■ **What the task requires**
Reproduce every line of text in the listing below character for character, omitting the pictures.

Top of Material for this exercise

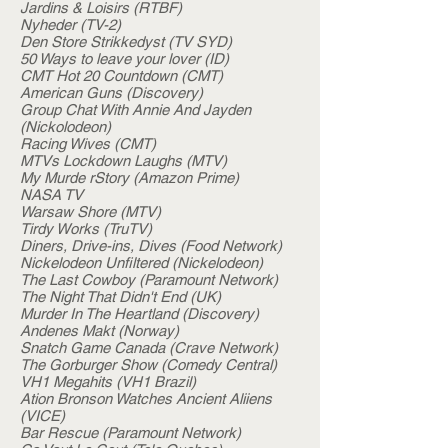
Jardins & Loisirs (RTBF)
Nyheder (TV-2)
Den Store Strikkedyst (TV SYD)
50 Ways to leave your lover (ID)
CMT Hot 20 Countdown (CMT)
American Guns (Discovery)
Group Chat With Annie And Jayden
(Nickolodeon)
Racing Wives (CMT)
MTVs Lockdown Laughs (MTV)
My Murde rStory (Amazon Prime)
NASA TV
Warsaw Shore (MTV)
Tirdy Works (TruTV)
Diners, Drive-ins, Dives (Food Network)
Nickelodeon Unfiltered (Nickelodeon)
The Last Cowboy (Paramount Network)
The Night That Didn't End (UK)
Murder In The Heartland (Discovery)
Andenes Makt (Norway)
Snatch Game Canada (Crave Network)
The Gorburger Show (Comedy Central)
VH1 Megahits (VH1 Brazil)
Ation Bronson Watches Ancient Aliiens
(VICE)
Bar Rescue (Paramount Network)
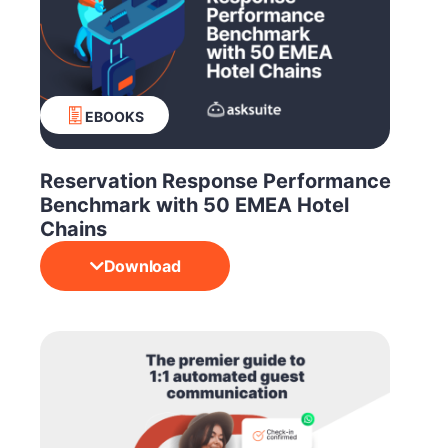
EBOOKS
Reservation Response Performance
Benchmark with 50 EMEA Hotel
Chains
Download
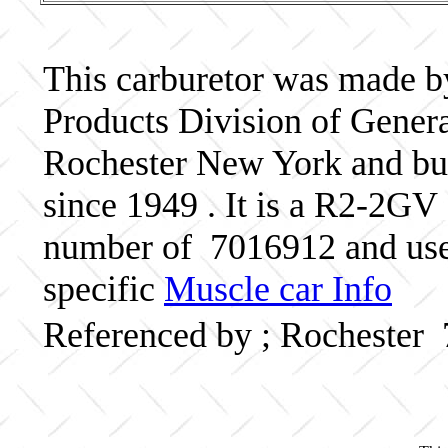
This carburetor was made b
Products Division of Genera
Rochester New York and bui
since 1949 . It is a R2-2GV 
number of 7016912 and use
specific
Muscle car Info
Referenced by ; Rochester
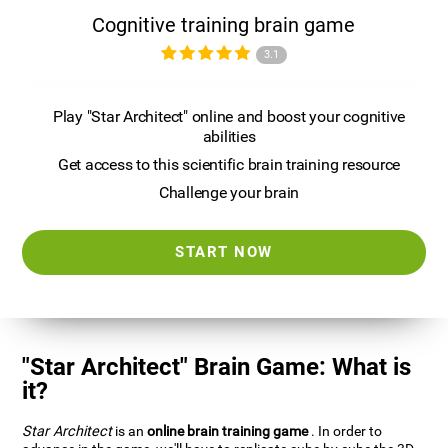
Cognitive training brain game
3.1
Play "Star Architect" online and boost your cognitive
abilities
Get access to this scientific brain training resource
Challenge your brain
START NOW
"Star Architect" Brain Game: What is
it?
Star Architect
is an
online brain training game
. In order to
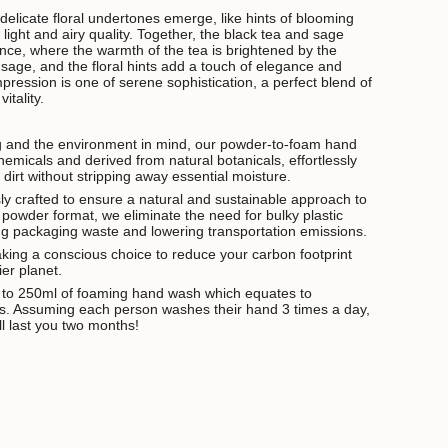
delicate floral undertones emerge, like hints of blooming
a light and airy quality. Together, the black tea and sage
ce, where the warmth of the tea is brightened by the
f sage, and the floral hints add a touch of elegance and
pression is one of serene sophistication, a perfect blend of
itality.
g and the environment in mind, our powder-to-foam hand
emicals and derived from natural botanicals, effortlessly
d dirt without stripping away essential moisture.
ly crafted to ensure a natural and sustainable approach to
 powder format, we eliminate the need for bulky plastic
cing packaging waste and lowering transportation emissions.
king a conscious choice to reduce your carbon footprint
ier planet.
t to 250ml of foaming hand wash which equates to
. Assuming each person washes their hand 3 times a day,
l last you two months!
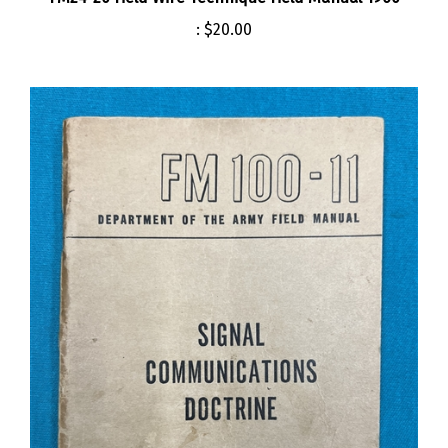
:
$20.00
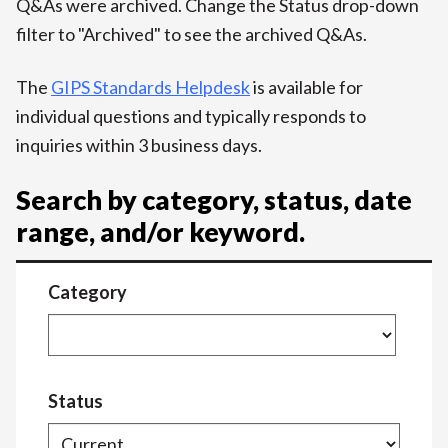
Q&As were archived. Change the Status drop-down
filter to "Archived" to see the archived Q&As.
The
GIPS Standards Helpdesk
is available for
individual questions and typically responds to
inquiries within 3 business days.
Search by category, status, date
range, and/or keyword.
Category
Status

Bottom of Material for this exercise

■ **Response to this task**
Jardins & Loisirs (RTBF)
Nyheder (TV-2)
Den Store Strikkedyst (TV SYD)
50 Ways to leave your lover (ID)
CMT Hot 20 Countdown (CMT)
American Guns (Discovery)
Group Chat With Annie And Jayden
(Nickolodeon)
Racing Wives (CMT)
MTVs Lockdown Laughs (MTV)
My Murde rStory (Amazon Prime)
NASA TV
Warsaw Shore (MTV)
Tirdy Works (TruTV)
Diners, Drive-ins, Dives (Food Network)
Nickelodeon Unfiltered (Nickelodeon)
The Last Cowboy (Paramount Network)
The Night That Didn't End (UK)
Murder In The Heartland (Discovery)
Andenes Makt (Norway)
Snatch Game Canada (Crave Network)
The Gorburger Show (Comedy Central)
VH1 Megahits (VH1 Brazil)
Ation Bronson Watches Ancient Aliiens
(VICE)
Bar Rescue (Paramount Network)
EBOOKS
Reservation Response Performance
Benchmark with 50 EMEA Hotel
Chains
Download
This carburetor was made b
Products Division of Genera
Rochester New York and bui
since 1949 . It is a R2-2GV 
number of 7016912 and use
specific
Muscle car Info
Referenced by ; Rochester
Cognitive training brain game
3.1
Play "Star Architect" online and boost your cognitive
abilities
Get access to this scientific brain training resource
Challenge your brain
START NOW
"Star Architect" Brain Game: What is
it?
Star Architect
is an
online brain training game
. In order to
delicate floral undertones emerge, like hints of blooming
a light and airy quality. Together, the black tea and sage
ce, where the warmth of the tea is brightened by the
f sage, and the floral hints add a touch of elegance and
pression is one of serene sophistication, a perfect blend of
itality.
g and the environment in mind, our powder-to-foam hand
emicals and derived from natural botanicals, effortlessly
d dirt without stripping away essential moisture.
ly crafted to ensure a natural and sustainable approach to
 powder format, we eliminate the need for bulky plastic
cing packaging waste and lowering transportation emissions.
king a conscious choice to reduce your carbon footprint
ier planet.
t to 250ml of foaming hand wash which equates to
. Assuming each person washes their hand 3 times a day,
l last you two months!
:
$20.00
Q&As were archived. Change the Status drop-down
filter to "Archived" to see the archived Q&As.
The
GIPS Standards Helpdesk
is available for
individual questions and typically responds to
inquiries within 3 business days.
Search by category, status, date
range, and/or keyword.
Category
Status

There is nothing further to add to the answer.